= Steve Buckley (journalist) =

American journalist

Steve Buckley (born 1956) is an American journalist and long-time sports writer who formerly wrote for the Boston Herald. In 2018, he joined sports website The Athletic.

== Career ==
Buckley started his career at the Westfield Evening News and later moved to the Portland Press Herald. He was a regular columnist with the Boston Herald from 1995 to 2018, contributing to the paper's Sports section. In 2018, he joined sports website The Athletic. His columns often used historical perspective drawn from a diverse variety of sources. He joined Boston Sports radio station WEEI in 1993 and has been a regular on the station's The Big Show since its debut in 1995. He also makes regular appearances on New England Sports Tonight on CSN New England and on WBZ-TV's "Sports Final". Prior to joining the Herald, he was a columnist with the National Sports Daily. Buckley is a member of the Baseball Writers' Association of America.

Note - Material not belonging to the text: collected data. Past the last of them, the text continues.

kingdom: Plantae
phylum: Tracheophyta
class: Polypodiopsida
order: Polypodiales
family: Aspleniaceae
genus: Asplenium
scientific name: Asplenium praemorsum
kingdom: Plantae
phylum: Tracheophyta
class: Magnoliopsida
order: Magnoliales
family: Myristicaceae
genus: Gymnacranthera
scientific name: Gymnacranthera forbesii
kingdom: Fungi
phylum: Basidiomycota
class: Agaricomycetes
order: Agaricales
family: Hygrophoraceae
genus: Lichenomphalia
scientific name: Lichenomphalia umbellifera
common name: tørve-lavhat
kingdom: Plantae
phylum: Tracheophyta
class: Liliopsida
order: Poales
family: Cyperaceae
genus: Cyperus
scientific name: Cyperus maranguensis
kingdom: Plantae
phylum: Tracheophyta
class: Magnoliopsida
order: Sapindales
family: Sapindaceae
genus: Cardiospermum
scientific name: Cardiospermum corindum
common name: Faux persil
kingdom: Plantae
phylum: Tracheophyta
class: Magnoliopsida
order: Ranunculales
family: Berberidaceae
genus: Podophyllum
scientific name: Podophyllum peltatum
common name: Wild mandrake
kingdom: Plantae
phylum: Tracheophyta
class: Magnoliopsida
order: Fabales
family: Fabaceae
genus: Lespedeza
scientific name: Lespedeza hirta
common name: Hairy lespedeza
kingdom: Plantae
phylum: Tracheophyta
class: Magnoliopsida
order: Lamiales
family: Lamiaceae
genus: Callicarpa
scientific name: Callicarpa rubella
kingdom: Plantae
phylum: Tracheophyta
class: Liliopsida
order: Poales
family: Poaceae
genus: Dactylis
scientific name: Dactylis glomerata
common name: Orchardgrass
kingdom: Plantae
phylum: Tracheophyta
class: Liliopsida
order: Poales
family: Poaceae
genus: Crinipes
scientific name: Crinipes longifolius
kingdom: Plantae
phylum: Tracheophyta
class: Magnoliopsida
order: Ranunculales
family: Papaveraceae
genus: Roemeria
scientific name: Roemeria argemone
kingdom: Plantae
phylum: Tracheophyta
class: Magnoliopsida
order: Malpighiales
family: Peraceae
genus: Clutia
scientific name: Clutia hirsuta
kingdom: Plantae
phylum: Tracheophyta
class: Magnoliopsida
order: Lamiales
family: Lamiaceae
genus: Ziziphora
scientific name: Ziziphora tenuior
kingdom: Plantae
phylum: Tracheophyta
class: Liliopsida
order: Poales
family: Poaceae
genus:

In 1999 he wrote and produced I'll be Seeing You: An American Story of World War II, a one-hour documentary, for NECN. He received a New England Emmy for best sports feature in 1998. He has been a frequent guest on SportsDesk on NESN.

In addition to his regular columns, he has written numerous articles for Boston Magazine, Yankee Magazine, and other periodicals, as well as several books. Red Sox: Where Have You Gone? appeared in 2005. With Jim Caple, he authored The Best Boston Sports Arguments (2006). His book Wicked Good Year (2009) chronicled the Celtics, Red Sox, and Patriots during the 2007 season.

Beyond writing, Buckley hosted a WEEI podcast Two Outs from 2017 to 2018 with fellow gay Boston sportswriter Alex Reimer. The two men would publish two episodes of the podcast each month discussing topical LGBTQ+ issues in sports.

Buckley organizes a yearly event: The Old Time Baseball Game, played at St. Peter's Field in Cambridge, MA. The game celebrates the U.S. national pastime as it was played around the turn of the century. The game is noted for the collection of authentic wool uniforms.

== Biography ==
A native of Cambridge, Buckley is a 1978 graduate of the University of Massachusetts Amherst and started his newspaper career at the Westfield Evening News. He currently lives in Somerville, MA.

In a column that appeared in the January 6, 2011 edition of the Boston Herald, Buckley came out as gay. He spent the afternoon as a guest host on WEEI's "The Big Show" addressing callers and explaining his column from that morning.